* **Challenge A**
Answer these questions about the passage on how The Female Bluebeard was published:
(i) Into how many parts was the book divided for magazine sale, and what did each part cost?
(ii) At what London address was the publisher located?
(iii) Besides London, what city had a company that published the English version?

The Female Bluebeard
was published in several manners. The book could be purchased whole as a single
volume, but there was also the option to buy it in sections. It was sold in
twenty parts in a magazine, for a price of one penny each. The sections
contained two of the illustrations each. This twenty-number option could be
bought by the publisher in London at 21 Paternoster-row, or “at all booksellers
in England, Ireland, and Scotland” (The
Standard 1). The W. Strange edition from 21 Paternoster Row, in 1846, just
published, could also be purchased whole for three sickles (“Popular Books” 32).
The English version of the text was published by several companies in London
and by one in New York. The first English edition was the London edition by W.

* **Records for processing**
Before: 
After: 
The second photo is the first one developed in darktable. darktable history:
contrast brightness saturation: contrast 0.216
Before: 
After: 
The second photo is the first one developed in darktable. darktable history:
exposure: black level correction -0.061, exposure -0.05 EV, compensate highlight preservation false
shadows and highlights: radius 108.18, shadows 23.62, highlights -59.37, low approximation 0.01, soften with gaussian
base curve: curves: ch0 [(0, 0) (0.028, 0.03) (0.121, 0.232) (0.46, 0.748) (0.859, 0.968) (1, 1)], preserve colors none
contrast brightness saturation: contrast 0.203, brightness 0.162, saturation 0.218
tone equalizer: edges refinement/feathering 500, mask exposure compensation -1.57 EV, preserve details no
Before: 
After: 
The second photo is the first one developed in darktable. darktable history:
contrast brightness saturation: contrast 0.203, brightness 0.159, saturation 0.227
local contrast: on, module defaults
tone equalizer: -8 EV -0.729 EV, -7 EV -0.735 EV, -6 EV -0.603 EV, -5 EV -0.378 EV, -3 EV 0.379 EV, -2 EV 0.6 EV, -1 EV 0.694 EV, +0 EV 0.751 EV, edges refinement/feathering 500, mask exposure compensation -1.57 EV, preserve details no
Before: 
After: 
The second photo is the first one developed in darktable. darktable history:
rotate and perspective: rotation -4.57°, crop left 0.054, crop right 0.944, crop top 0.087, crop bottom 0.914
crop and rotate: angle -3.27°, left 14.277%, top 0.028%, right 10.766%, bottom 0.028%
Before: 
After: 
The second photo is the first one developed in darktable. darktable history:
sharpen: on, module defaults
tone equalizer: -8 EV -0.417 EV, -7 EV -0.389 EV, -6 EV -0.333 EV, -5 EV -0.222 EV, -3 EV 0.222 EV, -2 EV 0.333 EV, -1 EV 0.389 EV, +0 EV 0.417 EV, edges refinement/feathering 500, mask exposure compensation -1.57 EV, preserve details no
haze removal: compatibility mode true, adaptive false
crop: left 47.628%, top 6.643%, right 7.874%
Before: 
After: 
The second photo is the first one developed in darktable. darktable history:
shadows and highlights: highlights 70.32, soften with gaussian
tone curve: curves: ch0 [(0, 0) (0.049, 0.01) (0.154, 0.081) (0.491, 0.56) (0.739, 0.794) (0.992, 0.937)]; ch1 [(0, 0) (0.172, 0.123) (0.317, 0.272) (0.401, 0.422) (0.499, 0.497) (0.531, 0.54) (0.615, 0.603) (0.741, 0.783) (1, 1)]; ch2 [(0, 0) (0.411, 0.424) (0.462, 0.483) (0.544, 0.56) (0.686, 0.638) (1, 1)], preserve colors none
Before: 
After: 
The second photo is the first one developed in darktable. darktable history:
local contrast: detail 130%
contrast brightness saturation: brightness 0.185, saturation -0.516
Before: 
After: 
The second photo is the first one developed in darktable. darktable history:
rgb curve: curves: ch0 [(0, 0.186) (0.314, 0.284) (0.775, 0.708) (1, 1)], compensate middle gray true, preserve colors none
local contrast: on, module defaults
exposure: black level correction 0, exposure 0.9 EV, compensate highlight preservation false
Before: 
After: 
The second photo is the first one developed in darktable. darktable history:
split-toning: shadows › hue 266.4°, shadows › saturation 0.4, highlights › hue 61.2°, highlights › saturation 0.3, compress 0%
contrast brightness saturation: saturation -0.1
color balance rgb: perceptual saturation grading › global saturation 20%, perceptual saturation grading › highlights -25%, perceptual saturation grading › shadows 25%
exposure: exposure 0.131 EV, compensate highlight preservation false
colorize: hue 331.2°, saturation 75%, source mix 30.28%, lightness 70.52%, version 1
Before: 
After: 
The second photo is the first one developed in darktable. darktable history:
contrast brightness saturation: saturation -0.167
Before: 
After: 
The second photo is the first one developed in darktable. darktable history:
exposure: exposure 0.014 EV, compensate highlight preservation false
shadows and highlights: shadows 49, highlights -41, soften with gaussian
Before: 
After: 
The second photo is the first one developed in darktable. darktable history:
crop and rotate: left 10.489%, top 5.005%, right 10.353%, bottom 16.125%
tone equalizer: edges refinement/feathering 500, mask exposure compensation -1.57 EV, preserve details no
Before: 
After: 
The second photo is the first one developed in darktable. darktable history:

* **Challenge B**
Render the records, from their first line through the line containing "contrast brightness saturation: contrast 0.216", as a Markdown table with the columns Row and Line, one row per line and blank lines left out.

* **Task answer A**
(i) Twenty parts, one penny each.
(ii) 21 Paternoster-row.
(iii) New York.

* **Task answer B**
| Row | Line |
|---|---|
| 1 | Before:  |
| 2 | After:  |
| 3 | The second photo is the first one developed in darktable. darktable history: |
| 4 | contrast brightness saturation: contrast 0.216 |